** Text provided follows **

Skipping one step when reversing direction

[ilium007]

I am trying out this library and it works great except when reversing direction. I forget the encoder model I am using but its the same across different model encoders. I use a hardware de-bouncer that feeds through a Schmidt Trigger.

If I turn clockwise I can count up, anti-clockwise it counts down but at the point of going from clock2wise to anti-clockwise I get one notch on the encoder that doesn't count.

I was using this library on the Atmega's that had the exact issue: https://github.com/mathertel/RotaryEncoder

I raised an issue: https://github.com/mathertel/RotaryEncoder/issues/19

Seems that this was the issue "This may be caused by the fact that the version < 1.5.0 only reported a new value on state 3 (not on state 0)"

In his code I use FOUR0

enum class LatchMode {
    FOUR3 = 1, // 4 steps, Latch at position 3 only (compatible to older versions)
    FOUR0 = 2, // 4 steps, Latch at position 0 (reverse wirings)
    TWO03 = 3  // 2 steps, Latch at position 0 and 3 
  };

Would be great if I could get this one working for Micropython!

[ilium007]

I tried to add the debug line as per the other issue post:

def _process_rotary_pins(self, pin):
        print(str(self._hal_get_clk_value())+" "+str(self._hal_get_dt_value()))

but got this error when I turned the rotary encoder:

uncaught exception in ExtInt interrupt handler line 3
MemoryError:
uncaught exception in ExtInt interrupt handler line 9
MemoryError:

[ilium007]

I should have stated that I'm using an Adafruit STM32F405 board to prototype with Micropython 1.14. I'm assuming it doesn't like printing whilst within the ISR?

[ilium007]

MicroPython v1.14-83-gd20f4c588 on 2021-02-24; Adafruit Feather STM32F405 with STM32F405RG
Type "help()" for more information.

** End of Text provided **
** Data excerpts follows **

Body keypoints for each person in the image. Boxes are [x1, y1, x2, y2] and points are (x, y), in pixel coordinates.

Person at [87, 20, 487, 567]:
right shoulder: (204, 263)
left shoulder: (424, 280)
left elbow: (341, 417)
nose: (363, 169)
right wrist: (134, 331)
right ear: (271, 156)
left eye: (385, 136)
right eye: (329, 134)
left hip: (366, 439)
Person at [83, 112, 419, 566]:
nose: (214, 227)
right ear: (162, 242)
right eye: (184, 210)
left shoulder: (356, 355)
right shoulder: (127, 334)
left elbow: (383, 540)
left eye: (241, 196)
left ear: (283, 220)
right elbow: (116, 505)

** End of Data excerpts **
** Data excerpts follows **

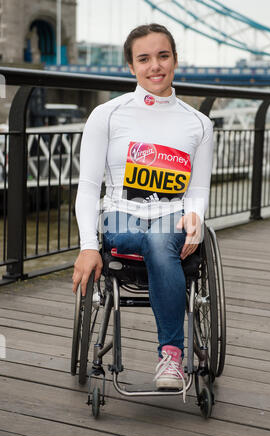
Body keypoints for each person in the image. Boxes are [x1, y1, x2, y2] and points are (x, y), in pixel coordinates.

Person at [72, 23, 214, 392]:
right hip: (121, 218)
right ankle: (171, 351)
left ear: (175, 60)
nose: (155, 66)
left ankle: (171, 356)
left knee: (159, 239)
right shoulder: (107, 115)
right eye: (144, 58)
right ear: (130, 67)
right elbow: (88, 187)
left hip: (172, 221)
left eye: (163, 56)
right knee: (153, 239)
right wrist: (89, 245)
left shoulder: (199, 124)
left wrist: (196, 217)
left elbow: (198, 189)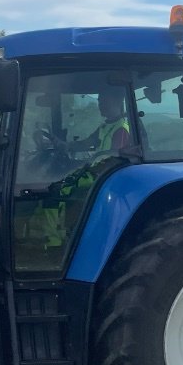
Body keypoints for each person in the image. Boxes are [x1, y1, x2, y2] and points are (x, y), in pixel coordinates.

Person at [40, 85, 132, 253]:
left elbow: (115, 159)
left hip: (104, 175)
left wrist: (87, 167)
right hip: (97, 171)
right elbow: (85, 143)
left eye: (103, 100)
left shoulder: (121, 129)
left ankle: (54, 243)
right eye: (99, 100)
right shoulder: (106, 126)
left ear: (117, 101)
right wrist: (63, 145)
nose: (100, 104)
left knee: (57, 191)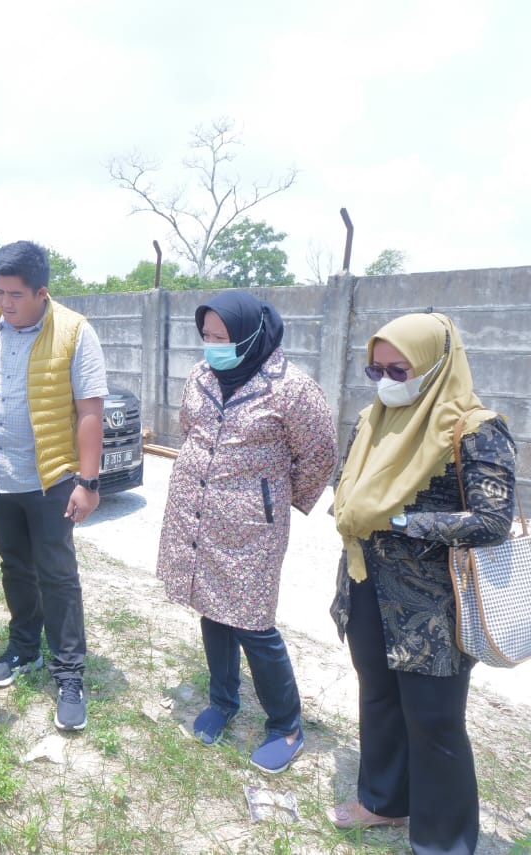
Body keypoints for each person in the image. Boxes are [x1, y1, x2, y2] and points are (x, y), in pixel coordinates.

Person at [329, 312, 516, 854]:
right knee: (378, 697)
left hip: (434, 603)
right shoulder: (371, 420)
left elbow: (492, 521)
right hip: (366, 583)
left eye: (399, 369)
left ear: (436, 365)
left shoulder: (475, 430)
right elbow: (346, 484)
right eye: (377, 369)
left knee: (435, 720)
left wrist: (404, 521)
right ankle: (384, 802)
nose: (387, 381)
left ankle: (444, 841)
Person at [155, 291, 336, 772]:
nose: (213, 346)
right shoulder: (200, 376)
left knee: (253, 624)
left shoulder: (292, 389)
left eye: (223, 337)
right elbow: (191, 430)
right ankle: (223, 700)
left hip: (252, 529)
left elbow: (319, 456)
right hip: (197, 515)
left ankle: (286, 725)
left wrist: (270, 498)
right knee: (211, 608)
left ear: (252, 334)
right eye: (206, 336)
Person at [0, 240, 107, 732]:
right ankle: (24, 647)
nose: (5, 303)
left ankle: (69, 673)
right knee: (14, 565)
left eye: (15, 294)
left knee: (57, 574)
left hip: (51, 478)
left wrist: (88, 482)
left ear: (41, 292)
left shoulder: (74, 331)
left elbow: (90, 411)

** End of Data excerpts **

**Aim of the task**
Summarize the rotary encoder forum thread above in three sentences.

**Output for this task**
A user reports that a rotary encoder library works well except that, when turning changes from clockwise to anti-clockwise, one notch of the encoder is not counted, even with a hardware de-bouncer in place. The same problem occurred with another library on Atmegas, where it was attributed to versions before 1.5.0 reporting a new value only on state 3, and in that library the user relies on the FOUR0 latch mode. Adding a debug print line to the pin-processing function produced MemoryError exceptions in the interrupt handler, and the user, who is prototyping on an Adafruit STM32F405 board with MicroPython 1.14, suspects that printing inside the ISR is the cause.